Gamdi Niang, DGA de BET+ : « Nous attendons que le Cereeq ait les moyens de ses ambitions »


Mouhamadou Gamdy Niang

Ingénieur doté de 19 années d’expérience, Gamdi Niang est un personnage important du monde des BTP au Sénégal. Diplômé de l’institut des sciences et de la terre, il a exercé dans plusieurs entreprises évoluant dans la géotechnique. Précédemment en service au Centre expérimental de recherches et d’études pour l’équipement (Cereeq), Gamdi Niang suit avec beaucoup d’intérêts, l’érection annoncée de cette structure en laboratoire national. Depuis ses locaux de Directeur général adjoint du Bureau d’études techniques plus (BET+) chargé du pôle aménagements, il livre pour Batiboom son regard, ses attentes et espoirs de cette mutation qui devrait directement impactée les laboratoires privés.


Batiboom : Que vous inspire la perspective de l’érection du Cereeq en laboratoire national ?


Gamdi Niang : Cela se comprend. Dans tous les pays du monde, il y a un laboratoire national chargé de piloter les projets d'envergure. En France, vous avez le Laboratoire central des ponts et chaussées (LCPC) ou l’Institut français des sciences et technologies des transports, de l’aménagement et des réseaux (Ifsttar). En synergie avec les privés, l’État s’appuie sur ces laboratoires de références pour travailler dans le domaine de la géotechnique et assurer l’expertise au niveau des grands projets.


Qu’attendez-vous alors du Cereeq si cela se concrétise ?


Étant donné que ce doit être un laboratoire de référence et accessoirement, le "grand-frère" des laboratoires privés évoluant dans la géotechnique, nous attendons qu’il ait les moyens de ses ambitions. C’est-à-dire : du matériel, de l’équipement, une ressource humaine qualifiée, afin d’être à la pointe des laboratoires privés.


Justement parlant de moyens, comment jugez-vous les capacités du Cereeq ?


Je préfère ne pas juger étant entendu que cela n’est pas mon rôle. Ce que j’attends, c’est que le laboratoire national qui sera chargé de nous organiser, soit assez outillé pour atteindre ses objectifs.


Pensez-vous le Cereeq capable de cela ?


Quand il y a les moyens de l’ambition, rien n’est impossible. Encore faudrait-il au préalable mettre en place tout le cadre nécessaire pour l’accomplissement de cette mission.


Le Cereeq laboratoire national, n’est-ce pas là une part de marché des laboratoires privés qui risque de s’éroder ?


Nous n’avons pas de crainte quant à cette part de marché. C’est ce qui fait le dynamisme de la profession.
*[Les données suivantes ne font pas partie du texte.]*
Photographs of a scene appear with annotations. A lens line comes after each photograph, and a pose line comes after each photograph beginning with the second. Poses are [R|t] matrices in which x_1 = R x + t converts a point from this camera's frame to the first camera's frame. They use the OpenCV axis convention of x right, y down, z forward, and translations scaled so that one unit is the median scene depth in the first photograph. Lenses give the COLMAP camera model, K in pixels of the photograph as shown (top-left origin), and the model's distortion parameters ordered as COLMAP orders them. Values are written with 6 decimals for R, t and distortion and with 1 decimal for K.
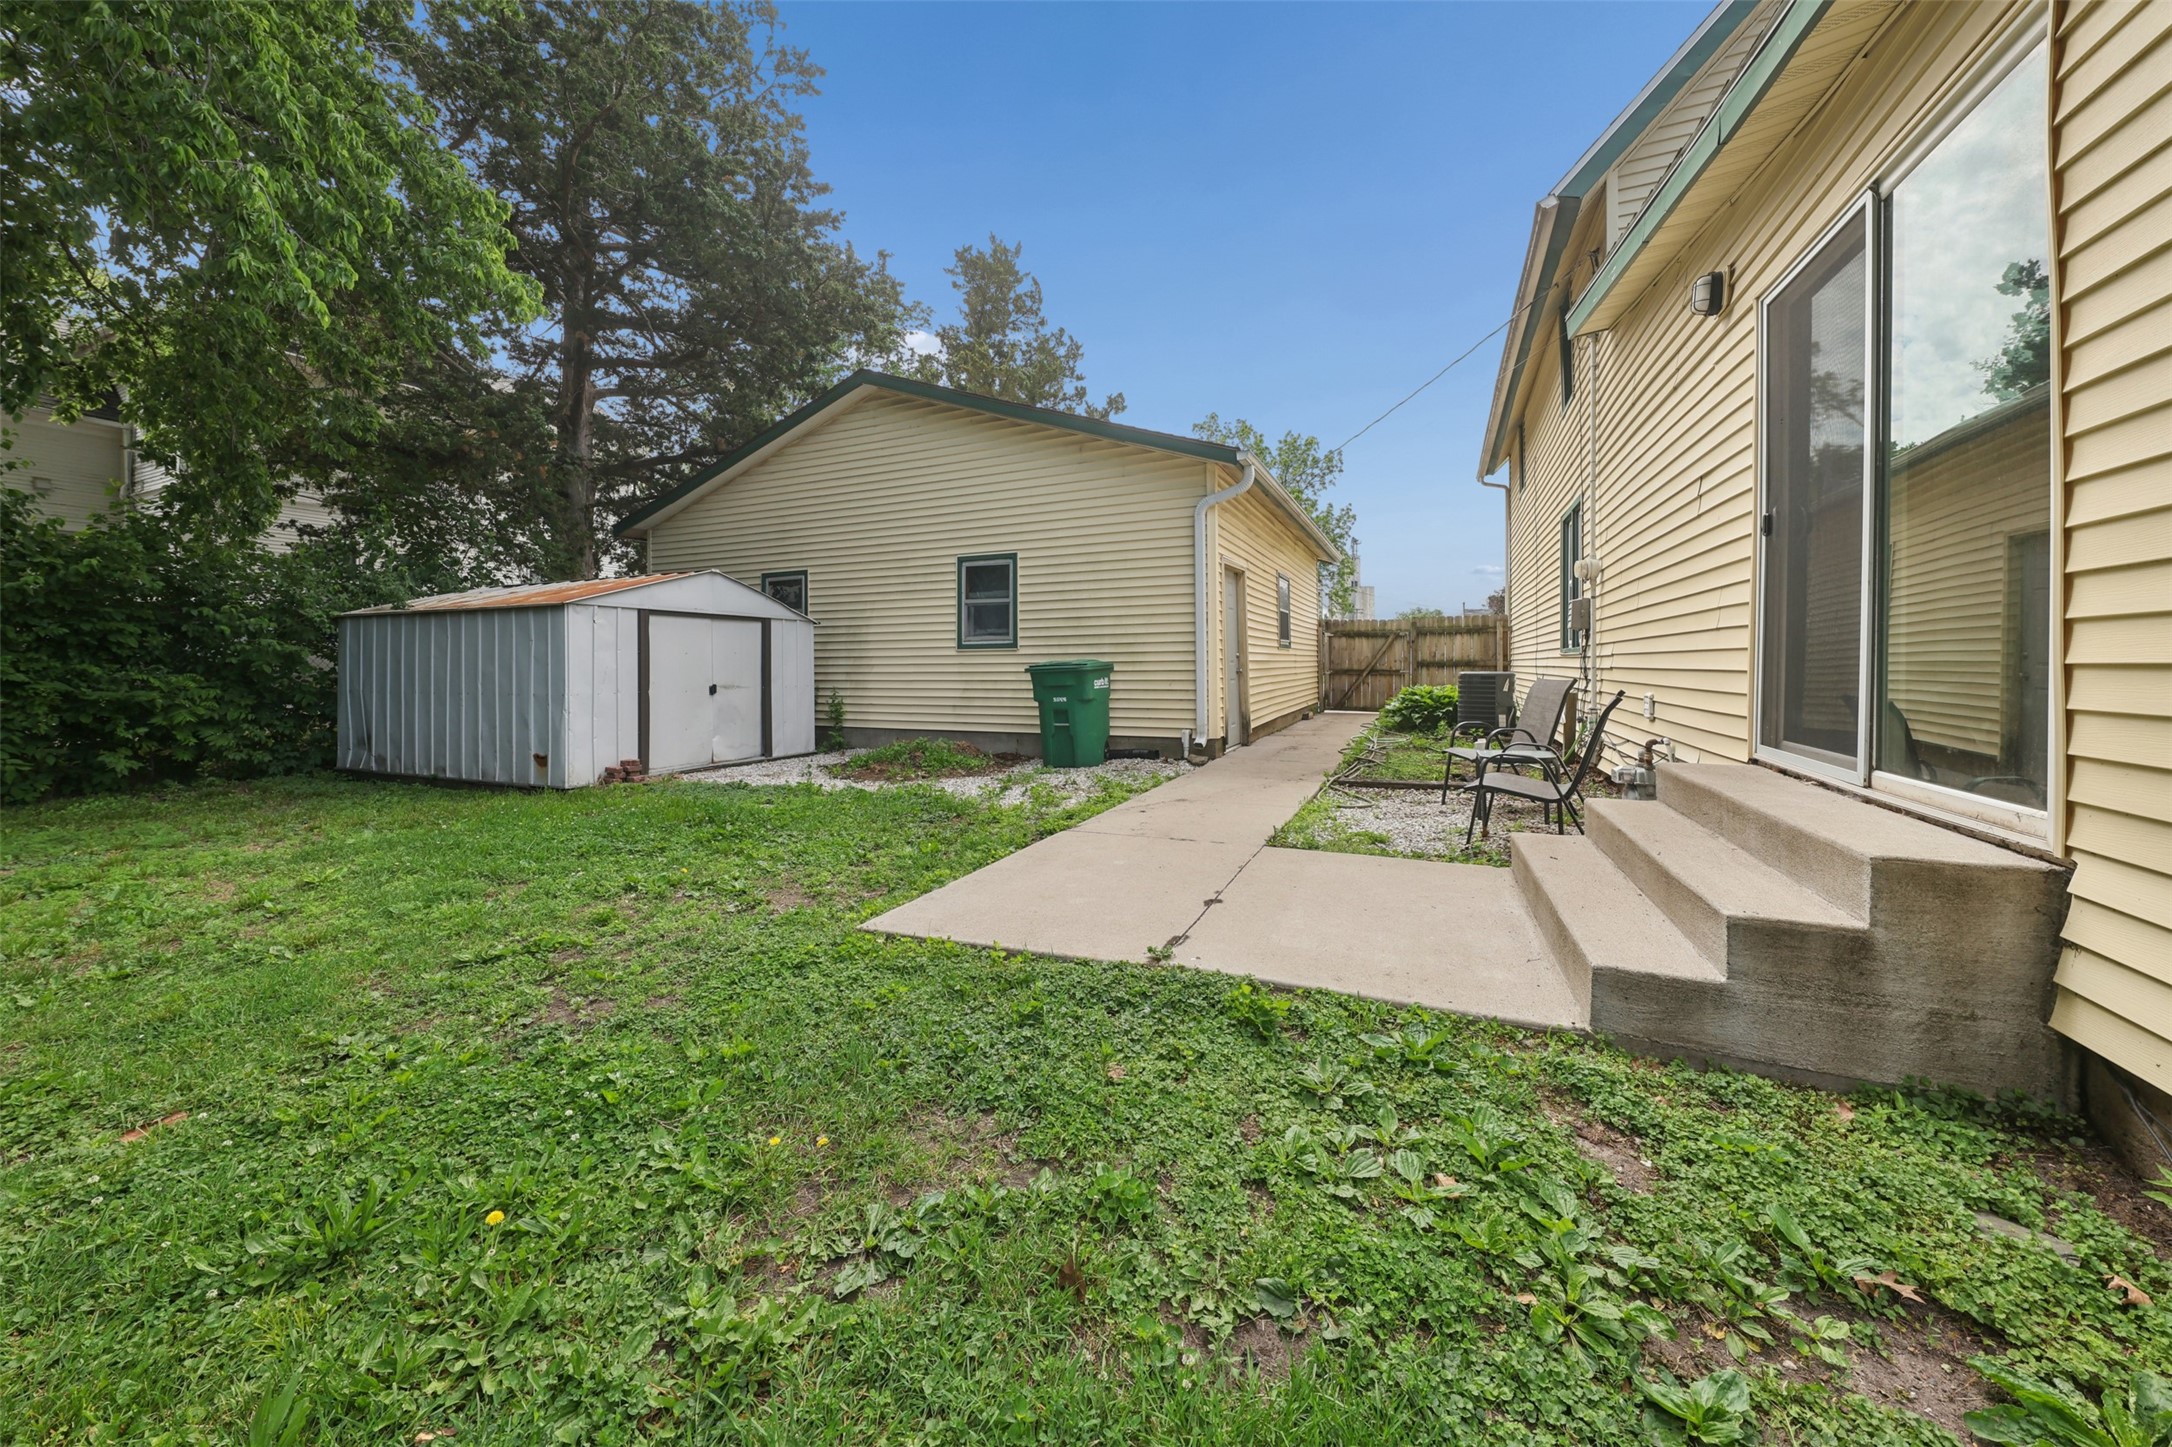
lens RADIAL K [[757.1, 0, 1082.5], [0, 757.1, 680.5], [0, 0, 1]] dist [-0.010099, -0.000419]
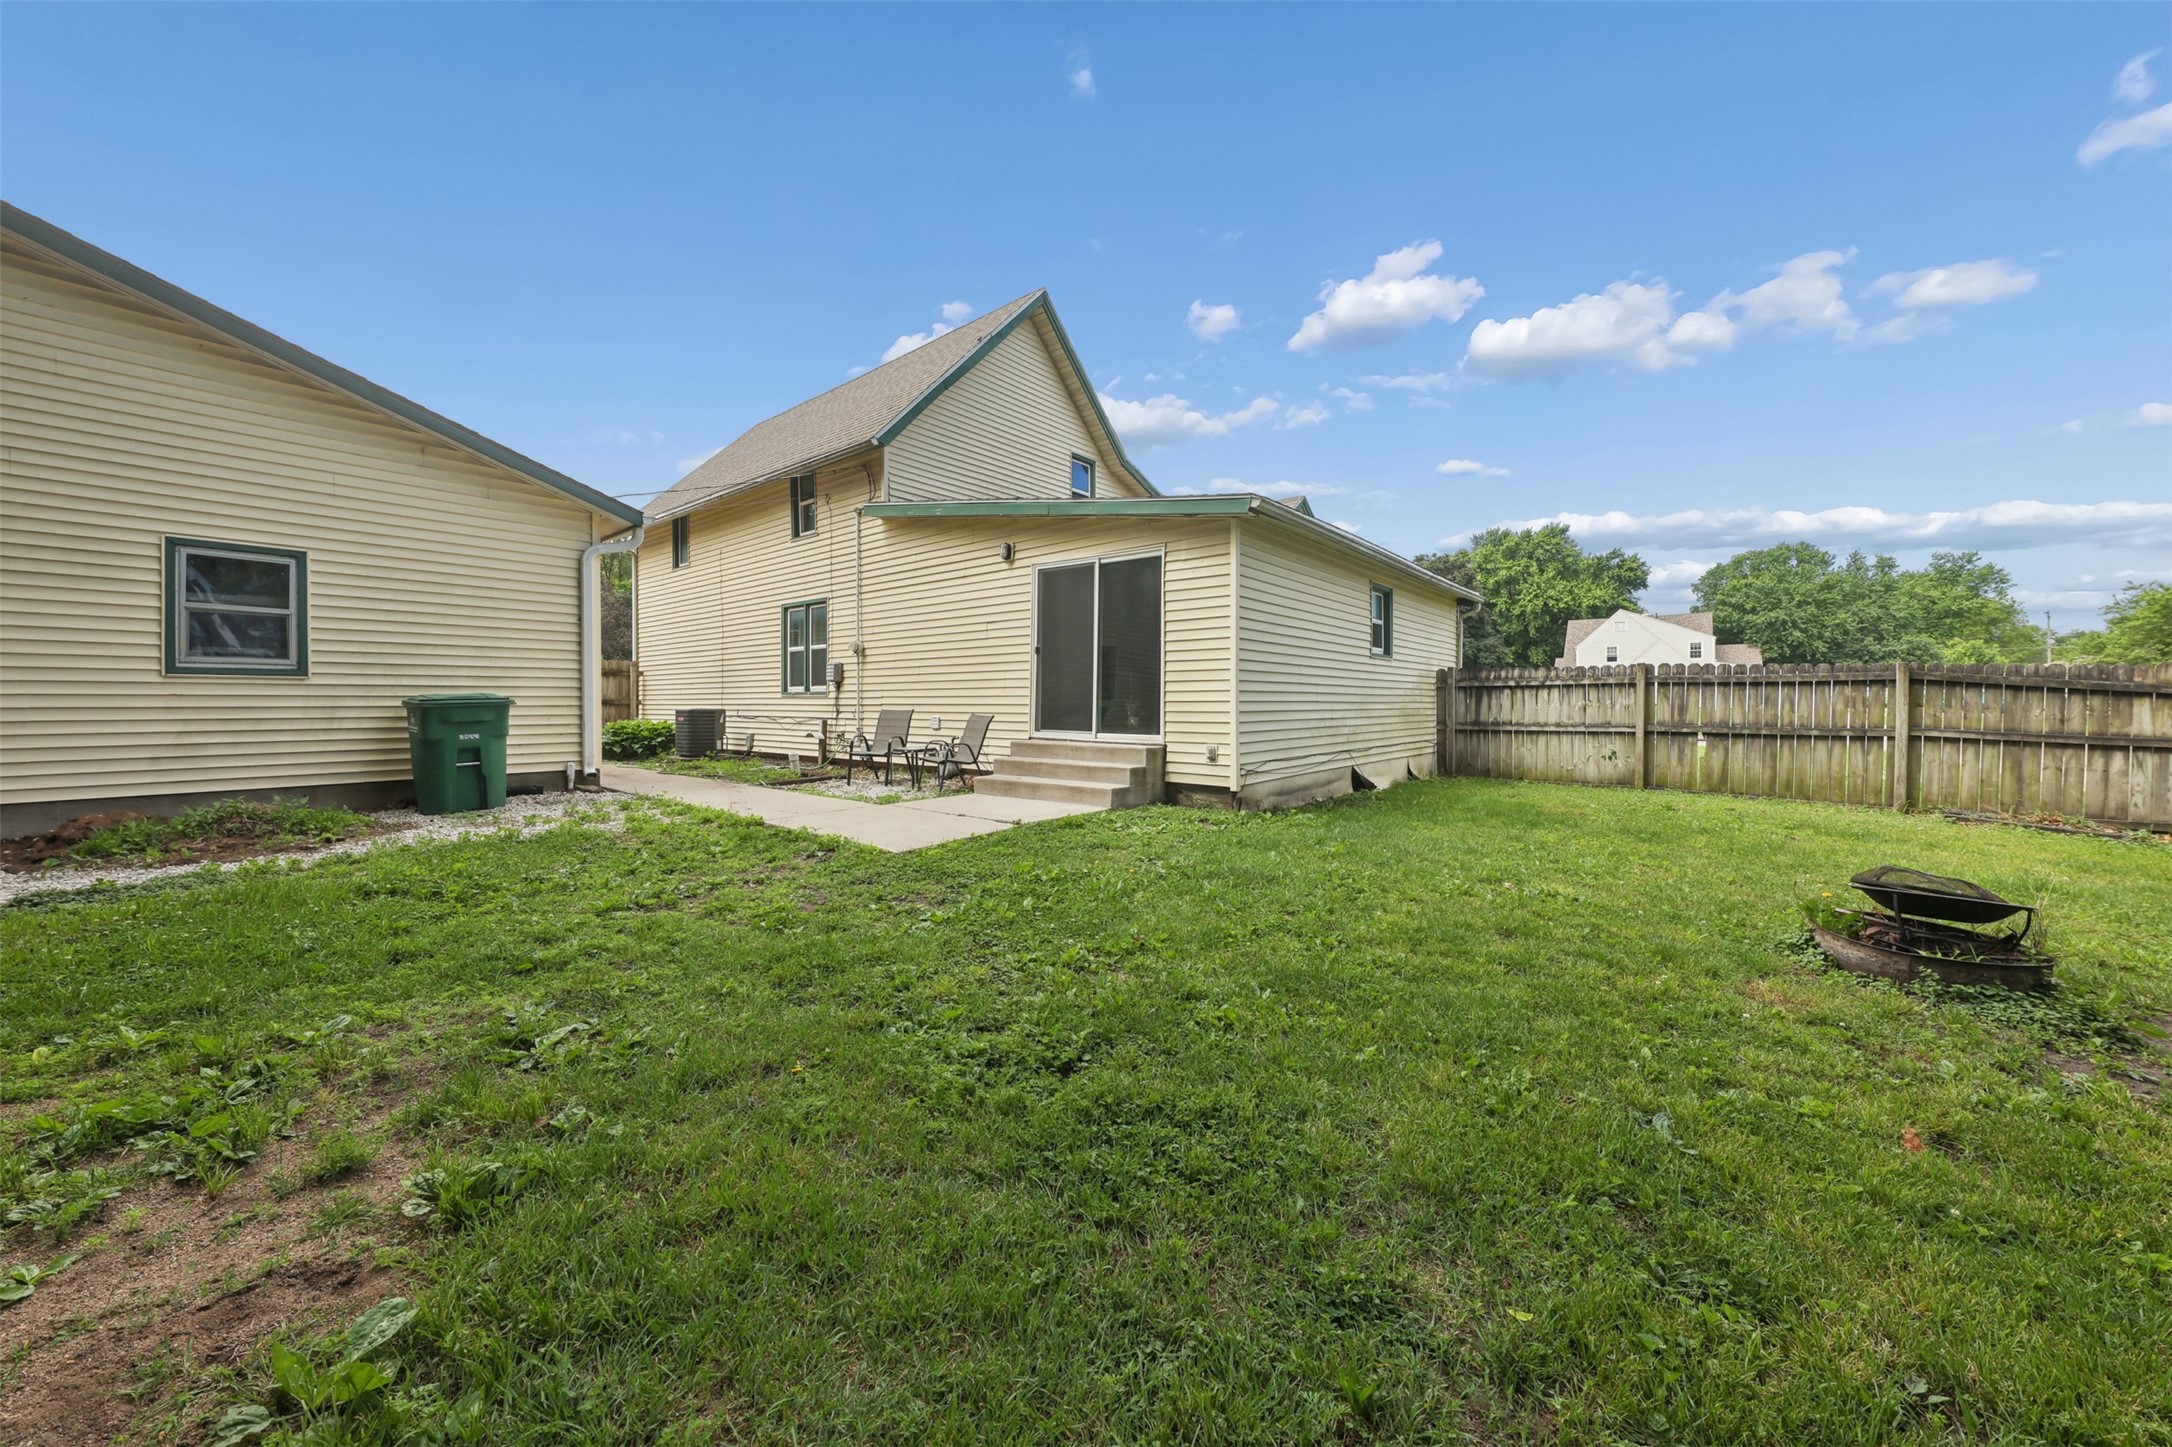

Nous sommes des chefs d’entreprise, confrontés chaque jour à la concurrence. Cela ne nous effraie pas. Au contraire, c’est grâce à la concurrence que nous évoluons. Les laboratoires privés sont peu nombreux aujourd’hui au Sénégal. Leur organisation ne devrait donc pas en principe, causer de difficultés. Le Sénégal est à l’heure de l’émergence avec plein de projets qui sortent de terre. De ce point de vue, l’État a toujours besoin de l’expertise des laboratoires privés.


Quelle autre opportunité revêt selon vous, l’érection prochaine du Cereeq en laboratoire national du Sénégal ?


C’est bien d’avoir une structure de référence qui puisse permettre la classification. Parce qu’il y a un sérieux problème d’organisation de la profession. Il y a plusieurs laboratoires privés mais les moyens et les tailles ne sont pas les mêmes.


Concernant les appels d’offre, les consultations restreintes par exemple, il y a souvent des problèmes. Nous essayons entre nous de les régler, mais ce serait une bonne chose que le Cereeq puisse atteindre ses objectifs et mener à bien cette mission qui va lui être confiée. J’espère que ce projet auquel j’avais activement participé au démarrage dans les années 2000, en tant qu’ingénieur du Cereeq, arrivera à terme. Mon souhait est que ce projet qui nous tenait beaucoup à cœur aboutisse.